> _Data supplied_

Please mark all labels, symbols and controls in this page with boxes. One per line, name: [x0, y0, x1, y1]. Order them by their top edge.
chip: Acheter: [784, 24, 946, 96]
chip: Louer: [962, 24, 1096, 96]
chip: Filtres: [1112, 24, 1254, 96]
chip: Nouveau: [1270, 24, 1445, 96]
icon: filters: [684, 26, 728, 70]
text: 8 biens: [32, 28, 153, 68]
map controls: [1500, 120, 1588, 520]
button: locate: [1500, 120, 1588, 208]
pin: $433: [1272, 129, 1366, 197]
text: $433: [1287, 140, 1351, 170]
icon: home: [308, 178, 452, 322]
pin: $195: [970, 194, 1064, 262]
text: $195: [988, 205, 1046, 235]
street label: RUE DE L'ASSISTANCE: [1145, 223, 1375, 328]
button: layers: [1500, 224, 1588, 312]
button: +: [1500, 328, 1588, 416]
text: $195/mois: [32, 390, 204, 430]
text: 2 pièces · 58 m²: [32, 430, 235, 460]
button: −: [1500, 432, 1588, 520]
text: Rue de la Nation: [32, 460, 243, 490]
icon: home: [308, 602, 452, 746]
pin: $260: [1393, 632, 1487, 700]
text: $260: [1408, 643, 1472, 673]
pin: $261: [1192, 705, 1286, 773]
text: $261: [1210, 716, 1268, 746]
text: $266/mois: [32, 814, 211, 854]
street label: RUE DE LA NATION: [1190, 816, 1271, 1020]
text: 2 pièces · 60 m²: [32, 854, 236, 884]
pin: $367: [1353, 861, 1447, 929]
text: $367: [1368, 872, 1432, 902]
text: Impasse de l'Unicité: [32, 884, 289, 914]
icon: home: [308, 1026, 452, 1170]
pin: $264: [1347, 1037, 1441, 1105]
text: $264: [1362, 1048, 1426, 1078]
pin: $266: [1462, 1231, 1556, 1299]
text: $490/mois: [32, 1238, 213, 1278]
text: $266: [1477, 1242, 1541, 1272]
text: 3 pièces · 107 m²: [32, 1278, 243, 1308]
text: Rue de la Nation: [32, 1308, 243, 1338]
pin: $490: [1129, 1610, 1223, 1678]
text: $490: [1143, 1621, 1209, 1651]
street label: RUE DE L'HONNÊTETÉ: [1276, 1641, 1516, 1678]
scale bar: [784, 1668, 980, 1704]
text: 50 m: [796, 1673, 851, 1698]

> _Required work_
The response should consist of every record, written out exactly as given.

> _Finished task_
Please mark all labels, symbols and controls in this page with boxes. One per line, name: [x0, y0, x1, y1]. Order them by their top edge.
chip: Acheter: [784, 24, 946, 96]
chip: Louer: [962, 24, 1096, 96]
chip: Filtres: [1112, 24, 1254, 96]
chip: Nouveau: [1270, 24, 1445, 96]
icon: filters: [684, 26, 728, 70]
text: 8 biens: [32, 28, 153, 68]
map controls: [1500, 120, 1588, 520]
button: locate: [1500, 120, 1588, 208]
pin: $433: [1272, 129, 1366, 197]
text: $433: [1287, 140, 1351, 170]
icon: home: [308, 178, 452, 322]
pin: $195: [970, 194, 1064, 262]
text: $195: [988, 205, 1046, 235]
street label: RUE DE L'ASSISTANCE: [1145, 223, 1375, 328]
button: layers: [1500, 224, 1588, 312]
button: +: [1500, 328, 1588, 416]
text: $195/mois: [32, 390, 204, 430]
text: 2 pièces · 58 m²: [32, 430, 235, 460]
button: −: [1500, 432, 1588, 520]
text: Rue de la Nation: [32, 460, 243, 490]
icon: home: [308, 602, 452, 746]
pin: $260: [1393, 632, 1487, 700]
text: $260: [1408, 643, 1472, 673]
pin: $261: [1192, 705, 1286, 773]
text: $261: [1210, 716, 1268, 746]
text: $266/mois: [32, 814, 211, 854]
street label: RUE DE LA NATION: [1190, 816, 1271, 1020]
text: 2 pièces · 60 m²: [32, 854, 236, 884]
pin: $367: [1353, 861, 1447, 929]
text: $367: [1368, 872, 1432, 902]
text: Impasse de l'Unicité: [32, 884, 289, 914]
icon: home: [308, 1026, 452, 1170]
pin: $264: [1347, 1037, 1441, 1105]
text: $264: [1362, 1048, 1426, 1078]
pin: $266: [1462, 1231, 1556, 1299]
text: $490/mois: [32, 1238, 213, 1278]
text: $266: [1477, 1242, 1541, 1272]
text: 3 pièces · 107 m²: [32, 1278, 243, 1308]
text: Rue de la Nation: [32, 1308, 243, 1338]
pin: $490: [1129, 1610, 1223, 1678]
text: $490: [1143, 1621, 1209, 1651]
street label: RUE DE L'HONNÊTETÉ: [1276, 1641, 1516, 1678]
scale bar: [784, 1668, 980, 1704]
text: 50 m: [796, 1673, 851, 1698]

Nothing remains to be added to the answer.